▶ [Action item]: Retype, word for word, every line of the records below starting at the one that contains "When implementing new" and ending at the one that contains "- **Modern, Elegant"; include both of those lines and nothing more.
----- Records shown -----
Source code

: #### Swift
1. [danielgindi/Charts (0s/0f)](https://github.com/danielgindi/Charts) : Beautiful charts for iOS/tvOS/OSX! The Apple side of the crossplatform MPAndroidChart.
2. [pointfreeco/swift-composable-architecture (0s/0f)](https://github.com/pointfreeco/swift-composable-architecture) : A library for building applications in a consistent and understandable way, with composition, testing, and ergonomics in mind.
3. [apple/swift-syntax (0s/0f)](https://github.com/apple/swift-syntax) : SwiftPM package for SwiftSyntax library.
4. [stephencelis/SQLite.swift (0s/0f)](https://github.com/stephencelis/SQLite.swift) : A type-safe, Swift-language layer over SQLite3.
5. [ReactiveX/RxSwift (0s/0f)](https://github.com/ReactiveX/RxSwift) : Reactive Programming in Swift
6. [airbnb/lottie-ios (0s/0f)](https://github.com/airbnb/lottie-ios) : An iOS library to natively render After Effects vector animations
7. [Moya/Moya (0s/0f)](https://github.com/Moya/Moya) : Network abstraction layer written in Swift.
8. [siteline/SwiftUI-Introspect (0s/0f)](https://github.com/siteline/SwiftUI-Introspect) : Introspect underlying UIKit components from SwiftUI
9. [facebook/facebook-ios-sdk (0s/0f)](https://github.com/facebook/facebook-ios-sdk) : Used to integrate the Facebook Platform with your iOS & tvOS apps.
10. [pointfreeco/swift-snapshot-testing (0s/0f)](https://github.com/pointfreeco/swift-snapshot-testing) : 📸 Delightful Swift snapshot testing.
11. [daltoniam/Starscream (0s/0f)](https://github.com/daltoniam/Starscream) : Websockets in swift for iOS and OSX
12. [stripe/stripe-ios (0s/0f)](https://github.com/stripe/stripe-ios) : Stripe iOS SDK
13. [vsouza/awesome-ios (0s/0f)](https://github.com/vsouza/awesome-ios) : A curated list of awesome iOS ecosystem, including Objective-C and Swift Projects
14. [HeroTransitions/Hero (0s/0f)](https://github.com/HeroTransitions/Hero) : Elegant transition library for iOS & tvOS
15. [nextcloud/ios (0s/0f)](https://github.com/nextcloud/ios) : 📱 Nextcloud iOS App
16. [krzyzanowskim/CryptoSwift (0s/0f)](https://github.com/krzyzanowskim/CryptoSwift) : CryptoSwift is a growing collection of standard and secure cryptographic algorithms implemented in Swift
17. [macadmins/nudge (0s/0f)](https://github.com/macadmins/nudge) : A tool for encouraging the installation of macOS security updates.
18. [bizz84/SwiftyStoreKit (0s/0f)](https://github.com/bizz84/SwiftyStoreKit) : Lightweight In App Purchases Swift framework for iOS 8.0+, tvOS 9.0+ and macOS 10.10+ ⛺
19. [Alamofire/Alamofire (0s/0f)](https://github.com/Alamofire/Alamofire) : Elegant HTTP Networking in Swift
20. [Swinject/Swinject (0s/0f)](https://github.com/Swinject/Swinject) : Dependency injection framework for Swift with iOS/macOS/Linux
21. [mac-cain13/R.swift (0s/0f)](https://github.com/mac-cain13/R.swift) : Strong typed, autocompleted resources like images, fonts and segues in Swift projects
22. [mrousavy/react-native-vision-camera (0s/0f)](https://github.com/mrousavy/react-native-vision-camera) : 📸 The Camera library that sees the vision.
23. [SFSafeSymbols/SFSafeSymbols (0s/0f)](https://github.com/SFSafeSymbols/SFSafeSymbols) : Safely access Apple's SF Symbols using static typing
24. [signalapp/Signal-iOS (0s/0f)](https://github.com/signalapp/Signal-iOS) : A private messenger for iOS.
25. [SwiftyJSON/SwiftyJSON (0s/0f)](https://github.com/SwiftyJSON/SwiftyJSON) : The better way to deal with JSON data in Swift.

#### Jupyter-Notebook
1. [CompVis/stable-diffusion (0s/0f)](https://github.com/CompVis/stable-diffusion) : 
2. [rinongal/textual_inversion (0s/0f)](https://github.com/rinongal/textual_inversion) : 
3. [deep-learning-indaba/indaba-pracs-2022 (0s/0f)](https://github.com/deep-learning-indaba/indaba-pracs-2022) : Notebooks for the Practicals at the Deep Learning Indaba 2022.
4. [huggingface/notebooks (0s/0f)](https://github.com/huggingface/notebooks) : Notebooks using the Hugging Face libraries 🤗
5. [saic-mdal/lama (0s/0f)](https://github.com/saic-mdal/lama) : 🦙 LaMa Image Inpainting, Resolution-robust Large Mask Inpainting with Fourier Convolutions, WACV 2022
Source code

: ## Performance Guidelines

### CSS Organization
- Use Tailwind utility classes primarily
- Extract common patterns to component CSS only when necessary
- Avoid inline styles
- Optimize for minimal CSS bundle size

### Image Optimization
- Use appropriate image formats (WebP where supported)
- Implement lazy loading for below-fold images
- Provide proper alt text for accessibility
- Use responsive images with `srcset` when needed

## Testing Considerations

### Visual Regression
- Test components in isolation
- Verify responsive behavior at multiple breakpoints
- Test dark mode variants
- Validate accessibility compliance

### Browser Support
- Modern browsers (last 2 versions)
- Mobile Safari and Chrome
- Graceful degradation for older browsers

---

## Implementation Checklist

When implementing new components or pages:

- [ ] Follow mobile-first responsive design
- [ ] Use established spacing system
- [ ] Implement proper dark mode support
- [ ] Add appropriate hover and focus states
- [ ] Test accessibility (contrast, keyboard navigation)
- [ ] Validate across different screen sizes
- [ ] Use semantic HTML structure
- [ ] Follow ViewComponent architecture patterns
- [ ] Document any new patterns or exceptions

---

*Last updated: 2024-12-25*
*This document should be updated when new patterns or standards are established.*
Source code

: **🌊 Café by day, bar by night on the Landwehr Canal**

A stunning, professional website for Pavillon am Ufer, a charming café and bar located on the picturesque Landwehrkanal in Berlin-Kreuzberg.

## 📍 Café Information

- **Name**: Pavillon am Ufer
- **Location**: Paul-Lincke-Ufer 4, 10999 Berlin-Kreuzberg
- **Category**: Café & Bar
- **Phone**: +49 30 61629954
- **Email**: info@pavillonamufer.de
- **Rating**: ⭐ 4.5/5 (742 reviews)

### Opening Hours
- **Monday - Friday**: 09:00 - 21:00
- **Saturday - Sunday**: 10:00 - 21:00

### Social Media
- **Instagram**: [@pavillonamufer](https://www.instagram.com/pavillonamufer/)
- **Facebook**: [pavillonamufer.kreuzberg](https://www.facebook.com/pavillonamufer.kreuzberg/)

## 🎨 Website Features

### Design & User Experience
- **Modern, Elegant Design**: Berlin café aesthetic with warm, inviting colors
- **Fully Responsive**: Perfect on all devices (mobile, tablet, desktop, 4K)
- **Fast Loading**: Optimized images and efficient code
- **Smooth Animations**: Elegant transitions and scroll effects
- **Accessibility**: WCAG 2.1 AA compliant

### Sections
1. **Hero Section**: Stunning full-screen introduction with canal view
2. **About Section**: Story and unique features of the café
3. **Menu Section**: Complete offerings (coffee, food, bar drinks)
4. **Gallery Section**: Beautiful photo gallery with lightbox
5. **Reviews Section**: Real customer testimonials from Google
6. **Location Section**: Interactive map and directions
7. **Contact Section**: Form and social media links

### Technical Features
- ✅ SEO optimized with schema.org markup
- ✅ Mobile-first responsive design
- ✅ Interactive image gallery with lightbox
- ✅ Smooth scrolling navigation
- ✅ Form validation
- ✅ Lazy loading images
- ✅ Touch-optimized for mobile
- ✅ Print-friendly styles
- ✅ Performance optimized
-----
▶ [Answer section]:
When implementing new components or pages:

- [ ] Follow mobile-first responsive design
- [ ] Use established spacing system
- [ ] Implement proper dark mode support
- [ ] Add appropriate hover and focus states
- [ ] Test accessibility (contrast, keyboard navigation)
- [ ] Validate across different screen sizes
- [ ] Use semantic HTML structure
- [ ] Follow ViewComponent architecture patterns
- [ ] Document any new patterns or exceptions

---

*Last updated: 2024-12-25*
*This document should be updated when new patterns or standards are established.*
Source code

: **🌊 Café by day, bar by night on the Landwehr Canal**

A stunning, professional website for Pavillon am Ufer, a charming café and bar located on the picturesque Landwehrkanal in Berlin-Kreuzberg.

## 📍 Café Information

- **Name**: Pavillon am Ufer
- **Location**: Paul-Lincke-Ufer 4, 10999 Berlin-Kreuzberg
- **Category**: Café & Bar
- **Phone**: +49 30 61629954
- **Email**: info@pavillonamufer.de
- **Rating**: ⭐ 4.5/5 (742 reviews)

### Opening Hours
- **Monday - Friday**: 09:00 - 21:00
- **Saturday - Sunday**: 10:00 - 21:00

### Social Media
- **Instagram**: [@pavillonamufer](https://www.instagram.com/pavillonamufer/)
- **Facebook**: [pavillonamufer.kreuzberg](https://www.facebook.com/pavillonamufer.kreuzberg/)

## 🎨 Website Features

### Design & User Experience
- **Modern, Elegant Design**: Berlin café aesthetic with warm, inviting colors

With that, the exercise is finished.